Um copo mais do que cheio
A parábola do anfíbio na panela nos conta que o animal se encontrava em uma água de temperatura agradável, sentindo-se confortável permanecia aproveitando a situação, todavia, a panela em que estava sobre o fogo e a água, lentamente, era aquecida. A pobre criatura permanecia em sua posição sem perceber que a temperatura se elevava, seu trágico destino era traçado sem que pudesse notar o perigo.
Quando finalmente percebeu que a água estava a lhe cozinhar, o anfíbio não tinha mais meios de escapar, o processo de cozimento avançará sem ser percebido e o animal fora pego de forma gradual, porém, muito mais eficaz.
Ao menos, a criatura pode ser considerada como uma vítima de sua ignorância, incapaz de observar o cenário ao seu redor, foi destruída sem, de fato, compreender a complexidade da armadilha na qual cairá. Como qualquer vítima de um esquema elaborado, o animal perecerá por não ter vislumbrado à intenção daquele que criou a armadilha.
*****
■ **Tarefas a realizar**:
1. Extraia do texto sobre o anfíbio na panela, sem nenhuma alteração, o trecho que começa nas palavras "Quando finalmente percebeu" e vai até "muito mais eficaz.".
2. Dê continuidade ao texto sobre o anfíbio na panela, escrevendo o que vem logo depois da última frase.

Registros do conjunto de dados
*****
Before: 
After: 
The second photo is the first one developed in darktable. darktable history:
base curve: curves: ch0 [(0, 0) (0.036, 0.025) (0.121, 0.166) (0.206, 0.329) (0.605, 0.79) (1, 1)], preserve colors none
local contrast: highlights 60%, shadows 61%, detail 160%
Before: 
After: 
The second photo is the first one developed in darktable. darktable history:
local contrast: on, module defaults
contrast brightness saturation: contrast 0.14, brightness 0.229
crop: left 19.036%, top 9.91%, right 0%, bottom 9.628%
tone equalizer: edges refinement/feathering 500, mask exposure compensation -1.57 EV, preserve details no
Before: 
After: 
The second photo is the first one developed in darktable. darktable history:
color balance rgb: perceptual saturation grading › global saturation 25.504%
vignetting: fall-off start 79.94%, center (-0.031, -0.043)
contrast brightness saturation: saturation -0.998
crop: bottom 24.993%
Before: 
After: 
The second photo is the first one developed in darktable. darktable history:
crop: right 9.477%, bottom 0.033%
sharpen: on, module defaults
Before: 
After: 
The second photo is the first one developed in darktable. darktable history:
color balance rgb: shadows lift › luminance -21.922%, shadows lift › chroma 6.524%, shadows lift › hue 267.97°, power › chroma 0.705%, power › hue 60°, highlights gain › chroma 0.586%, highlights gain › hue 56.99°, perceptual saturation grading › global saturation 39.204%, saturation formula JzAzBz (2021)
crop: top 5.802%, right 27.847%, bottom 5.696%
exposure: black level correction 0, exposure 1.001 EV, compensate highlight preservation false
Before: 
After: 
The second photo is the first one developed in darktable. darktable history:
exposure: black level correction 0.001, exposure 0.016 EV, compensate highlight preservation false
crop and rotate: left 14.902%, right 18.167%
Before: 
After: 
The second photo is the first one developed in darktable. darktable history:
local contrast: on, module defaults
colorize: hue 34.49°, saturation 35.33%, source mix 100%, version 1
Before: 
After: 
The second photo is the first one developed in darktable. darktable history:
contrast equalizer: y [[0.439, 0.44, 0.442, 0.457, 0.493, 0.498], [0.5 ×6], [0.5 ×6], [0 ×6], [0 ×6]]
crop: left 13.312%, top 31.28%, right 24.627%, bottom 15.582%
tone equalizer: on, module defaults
*****
■ **Respostas dos exercícios**:
1.
Quando finalmente percebeu que a água estava a lhe cozinhar, o anfíbio não tinha mais meios de escapar, o processo de cozimento avançará sem ser percebido e o animal fora pego de forma gradual, porém, muito mais eficaz.

2.
Tal parábola só pode ser invocada para explicar o que acontece com aqueles que ignoram a natureza maligna dos revolucionários, os camponeses ou operários que outrora acreditaram nas mentiras de líderes nefastos que prometiam ser a revolução o meio para transformar o mundo em um paraíso imaginado, ou melhor, apresentado tão somente para seduzi-los. Por outro lado, aqueles que se curvam aos ideais totalitários nos dias atuais, em que a informação descentralizada permite avaliar diversas versões acerca de determinado tema, tornam-se reféns conscientes de suas escolhas, salvo pelos que são, literalmente, desprovidos de acesso à informação. Necessário, portanto, separar os que, como o anfíbio, são consumidos por não saber o que de fato acontece ao seu redor, daqueles que assumem uma postura de subserviência por conta de sua causa, ainda que seja uma subdivisão da causa central que é a revolução.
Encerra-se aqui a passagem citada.